If we must do the works of Judaism to be saved, we lose our free salvation in Jesus. If we must do religious works, we no longer have a religion of grace. We are saved by what we do, not by what Jesus has done. We become what we do. And as Paul says, then “Christ died for nothing!” (Galatians 2:21).

But the Galatian Christians had fallen for this heresy. Nothing less than the future of the Christian idea and movement was at stake. This was the “Super Bowl” of ancient Christianity. Thus our vivid, tempestuous letter to the churches of Galatia—probably the first New Testament letter ever to be written. And with it came God’s solution to work-based worth, a solution which still works today.

Legalism now

Could I suggest to you that we need that solution still? That we are plagued by an identity of works, of self-sufficiency and self-justification, a way of life which says that we are what we do, our worth is our work?
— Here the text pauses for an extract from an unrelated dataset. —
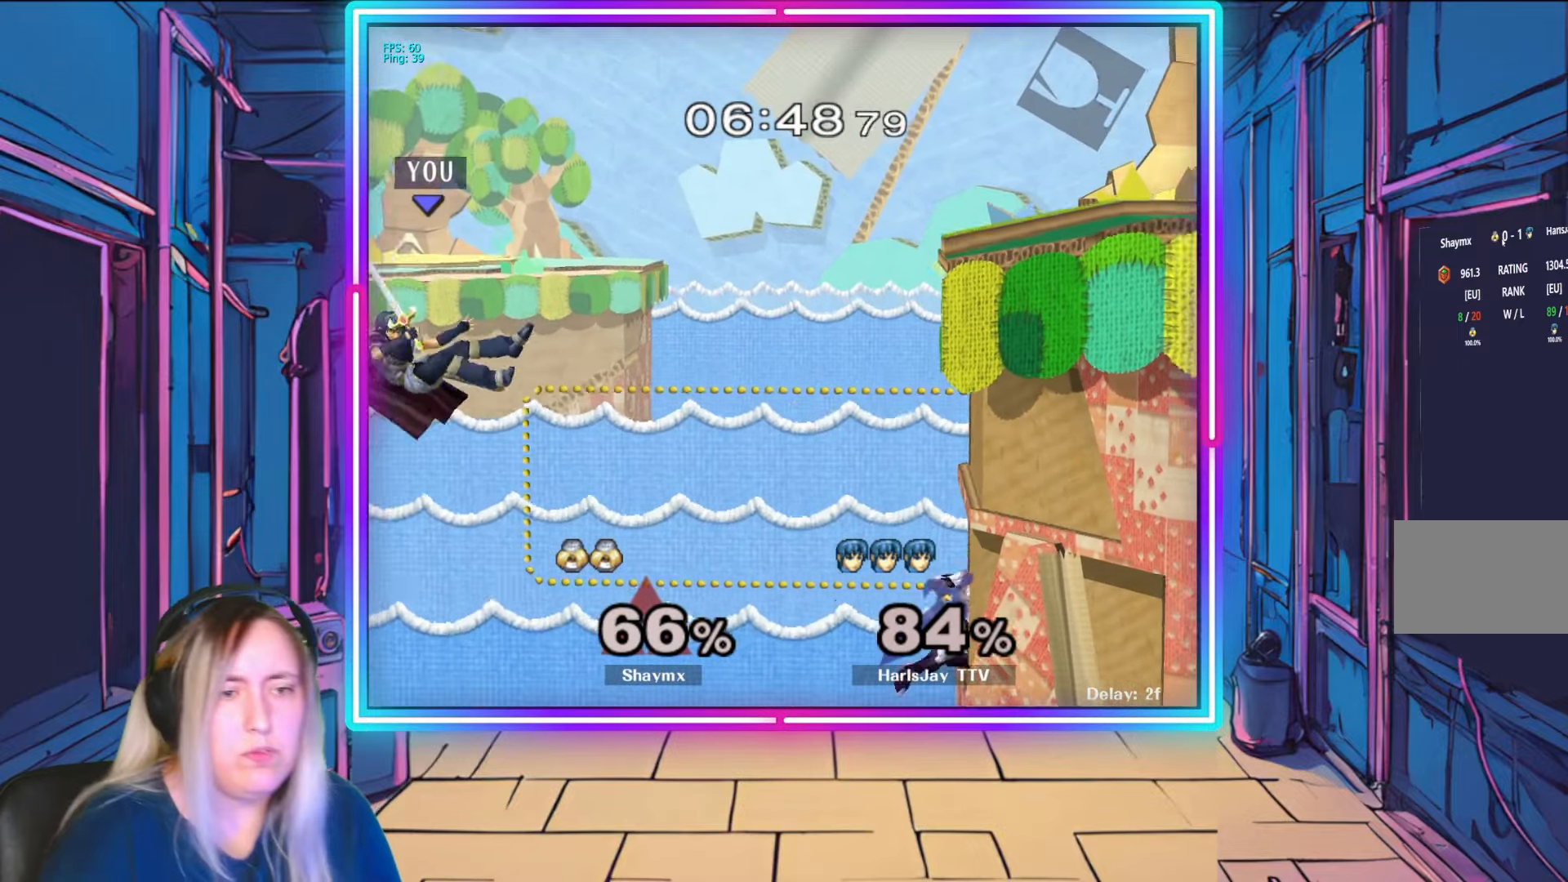
{"buttons": [], "left_stick": "up-right", "right_stick": "center", "events": [[17, "B", "up"]]}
Let’s see if this is so for us today.

The Minirth-Meier clinic calls drivenness to perform “the most prominent emotional illness of the 1990s.” Their book, We Are Driven, defines the problem this way: “Drivenness is an insatiable drive to do more and be more. It’s a drive that may be masked by charitable and positive motives, but in reality originates in deep, perhaps even unconscious, feelings of inadequacy and shame” (p. 6). Their picture for such drivenness is telling: riding a bike without a chain.
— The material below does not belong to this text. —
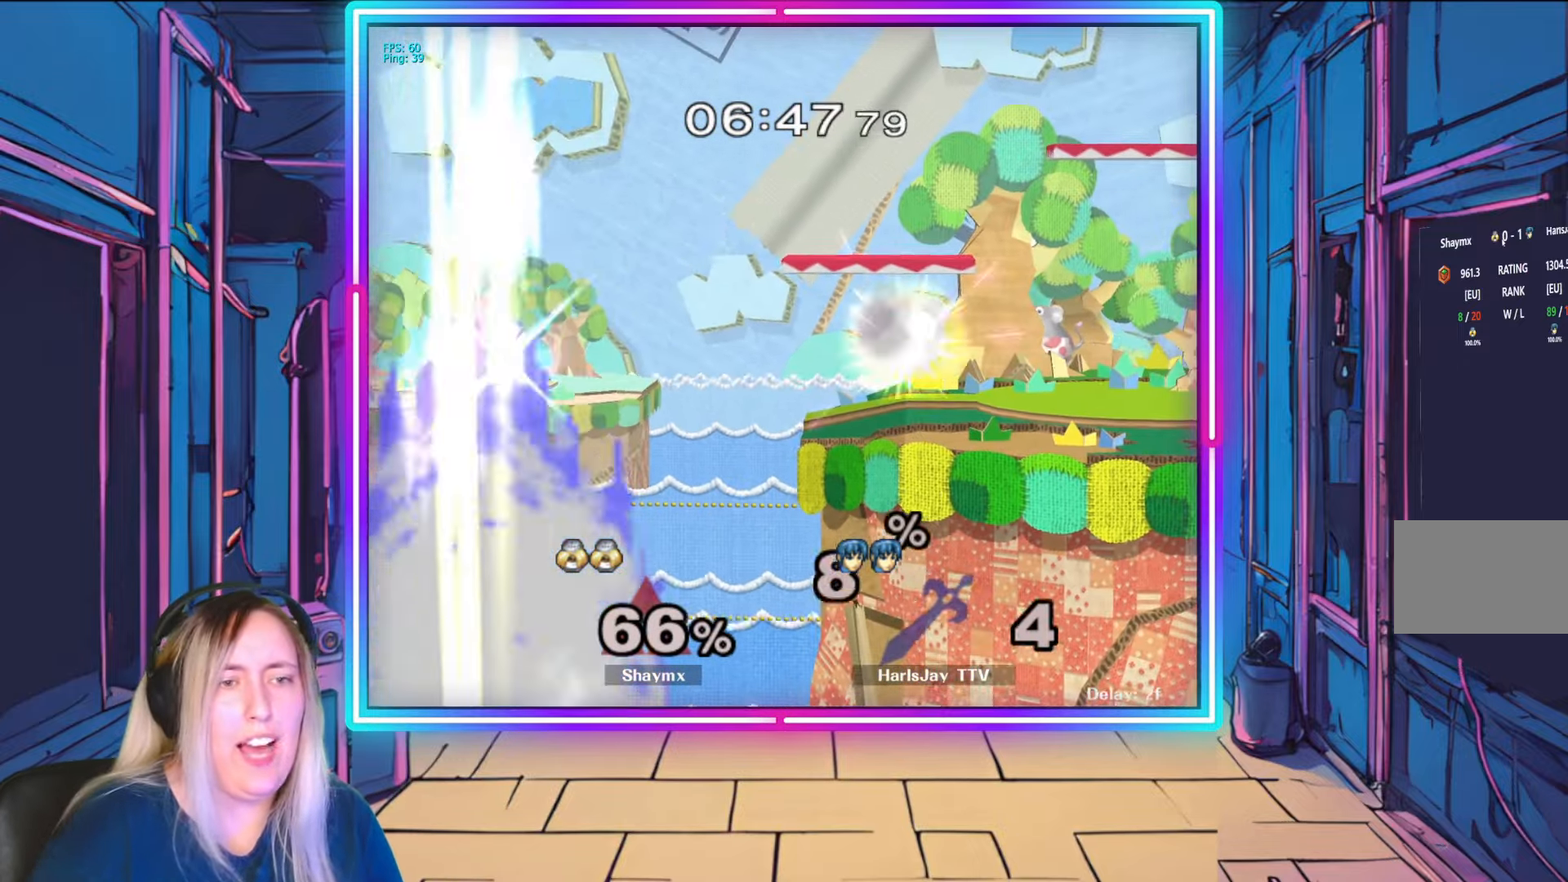
{"buttons": [], "left_stick": "center", "right_stick": "center", "events": []}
Do any of these words describe you: uptight, stressed, anxious, achieving, driven, perfectionistic, performance-centered? They’ve all described me in the past. I know the feeling.

Dr. David Seamands, a Methodist missionary and counselor, has spent his life ministering to performance-driven people. He has identified typical symptoms. See if any of this sounds familiar: a continuous sense of guilt, condemnation, and the judgment and disapproval of God; a sense of worthlessness, with feelings of low self-esteem and recurring inward assaults of self-belittling and even self-despising; a sense of phoniness and unreality, a feeling of being an empty fake; negative emotions, especially anxiety and anger, which result in irrational fears, smoldering resentments, outbursts of rage, excessive mood swings and depression; and difficulties with interpersonal relationships, especially where intimacy is involved (Freedom from the Performance Trap, 16-9).